テストも暗記もない「教室」で世界について学ぶ。森美術館開館20周年記念展
その20周年記念展「ワールド・クラスルーム:現代アートの国語・算数・理科・社会」が4月19日に開幕した(会期は9月24日まで)。学校で習う教科を入口に現代アートを「未知の世界」に出会う存在と位置づけ、54組のアーティストによる約150もの作品を展示する大規模展だ。同館コレクションをまとまった形で公開しているのも特徴で、展示作品の約6割を占める。企画は同館のキュレーター全員が携わり、片岡真実館長と熊倉晴子アシスタント・キュレーターが主担当を務めた。
企画意図について、片岡はプレス内覧会でこう述べた。
「森美術館は開館以来、現代性と国際性を追求し、現代アートを幅広い層に広げる役割を担ってきた。この20年間に現代アートはグローバル化し、従来の欧米中心でなく、世界各地から発信されるようになった。よく知らなかった国・地域の作品と出会う機会が増え、その背景にある社会や文化を『学ぶ場』として現代美術館をとらえるようになり、それが今回の展示につながった」
最初のセクション「国語」の冒頭を飾るのは、コンセプチュアル・アート運動の先駆者ジョセフ・コスースの《1つと3つのシャベル》(1965)。
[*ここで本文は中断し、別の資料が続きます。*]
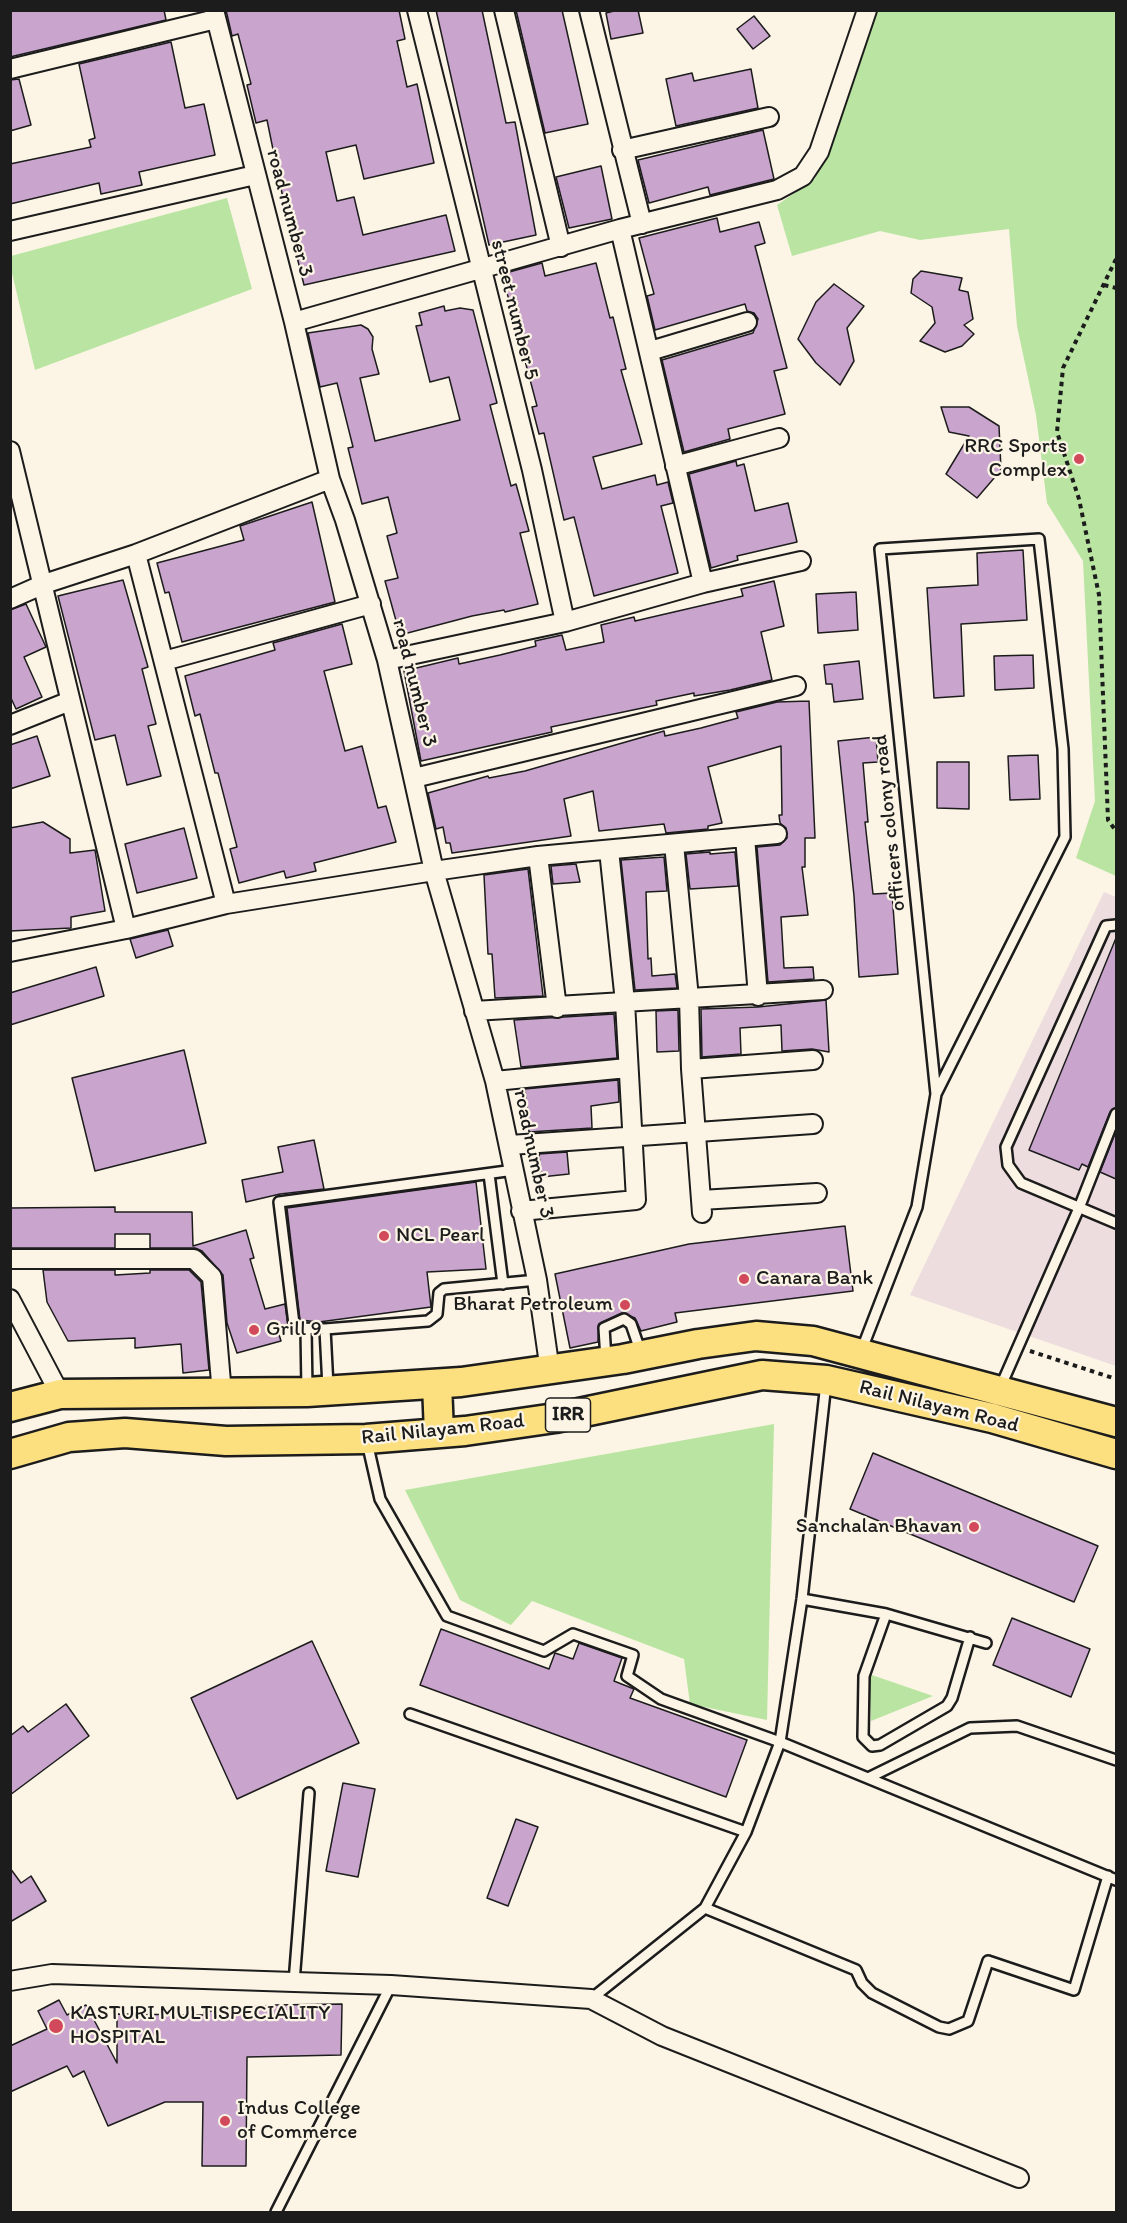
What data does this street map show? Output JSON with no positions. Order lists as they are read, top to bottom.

シャベルの実物と写真、辞書の定義文が壁に並び、その本質を問いかける。本展は、概念を重視したコンセプチュアル・アートを象徴する本作をはじめ、現代美術史の参照点となる重要作品が複数展示されて、見どころのひとつになっている。
続いて、近現代の知識人が使った眼鏡にその文章や楽譜を組み合わせた米田知子の写真シリーズ「見えるものと見えないもののあいだ」(1998~)や、消滅した言語の音声記録を視覚化したスーザン・ヒラーの映像作品などを紹介する。本展のメインビジュアルになったワン・チンソン(王慶松)の《フォロー・ミー》(2003)は、巨大な黒板と教師役を思わせる作家本人を写した大型写真作品。英語と中国語による文言やスローガンで埋め尽くされた黒板は、マクドナルドやナイキなどのロゴも点在し、急速な欧米化を風刺する視点も感じさせる。